### Alıştırmalar
1 - Aşağıdaki (a), (b) ve (c) ifadelerinin Karaalioğlu Parkı hakkındaki metinle uyuşup uyuşmadığını belirtin. Her biri için evet veya hayır deyin ve kararı belirleyen sözcükleri metinden aynen alıntılayın.
(a) Park, İkinci Dünya Savaşı'nın zor koşulları altında inşa edilmiştir.
(b) Parkta denize uzanan iki seyir terası bulunmaktadır.
(c) Park, dönemin Antalya Belediye Başkanı tarafından inşa edilmiştir.
2 - Saat kadranlarıyla ilgili kayıtların tüm satırlarını, boş satırları atlayarak, Sıra ve Satır sütunlarından oluşan bir Markdown tablosu olarak düzenleyin. Resimleri yanıta dahil etmeyin.

### Verilen metin
Antalya’da Büyükşehir Belediye binası önünden batıya baktığınızda Antalya’nın en güzel parklarından biri vardır. Bir zamanlar bir botanik bahçesi gibi rengârenk çiçek bahçelerine sahip olan bu parka bugün gerektiği kadar önem verilmediği gibi, yollarında motorlu vasıtalar parkı dolaşanlar arasında son hızla gidip geliyorlar. Bizim gençliğimizde bu parka değil araba, bir bisikletin bile girmesine izin verilmezdi. Karaalioğlu Türkiye’nin en güzel parklarından biridir. Bugün oraya her gidişimde, parkın o eski ihtişamı gözlerimin önüne geliyor ve içim sızlıyor. Karaalioğlu parkı 1940’lı yılların başında ve İkinci Dünya Savaşı’nın zor koşulları altında yetmiş bin metrekarelik bir alana dönemin Antalya Valisi Haşim İşcan tarafından inşa edilmişti. Parkta denize uzanan Antalyalıların “mirador” olarak adlandırdıkları üç büyük seyir terasından Beydağları; Konyaaltı Plajı sahili ve uçsuz bucaksızmış gibi görünen Akdeniz’in her an değişen bir renk çümbüşü içinde muhteşem bir görünüşü vardır. İnsan saatlerce ve hiç bıkmadan bu güzelliği hayranlıkla seyredebilir.

### Saklanan kayıtlar

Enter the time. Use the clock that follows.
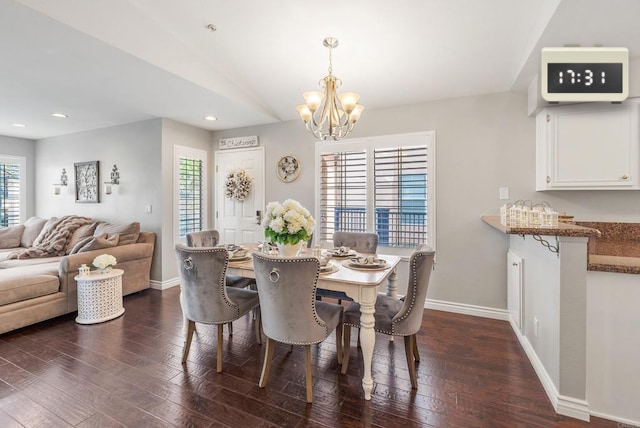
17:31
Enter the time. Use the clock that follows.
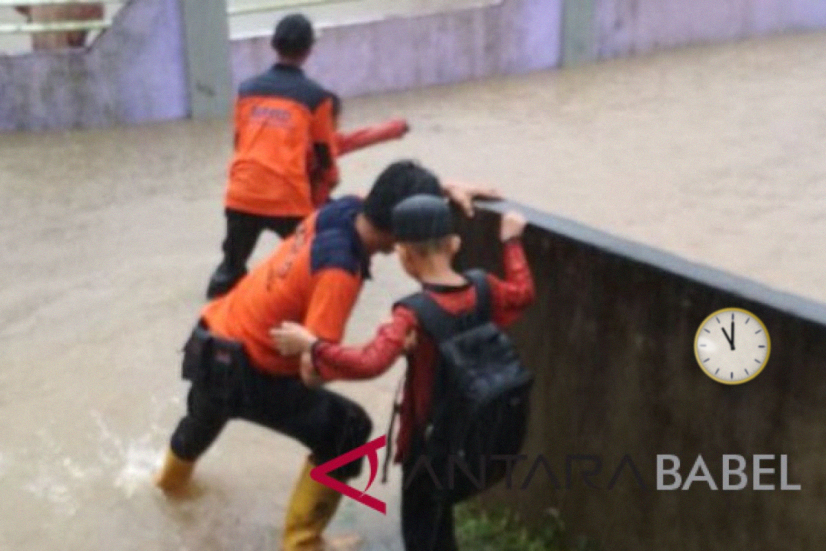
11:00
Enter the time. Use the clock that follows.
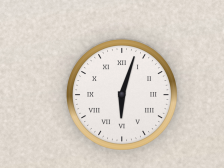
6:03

### Görev yanıtları
1 -
(a) Evet: "İkinci Dünya Savaşı’nın zor koşulları altında"
(b) Hayır: "üç büyük seyir terasından"
(c) Hayır: "dönemin Antalya Valisi Haşim İşcan tarafından inşa edilmişti"

2 -
| Sıra | Satır |
|---|---|
| 1 | Enter the time. Use the clock that follows. |
| 2 | 17:31 |
| 3 | Enter the time. Use the clock that follows. |
| 4 | 11:00 |
| 5 | Enter the time. Use the clock that follows. |
| 6 | 6:03 |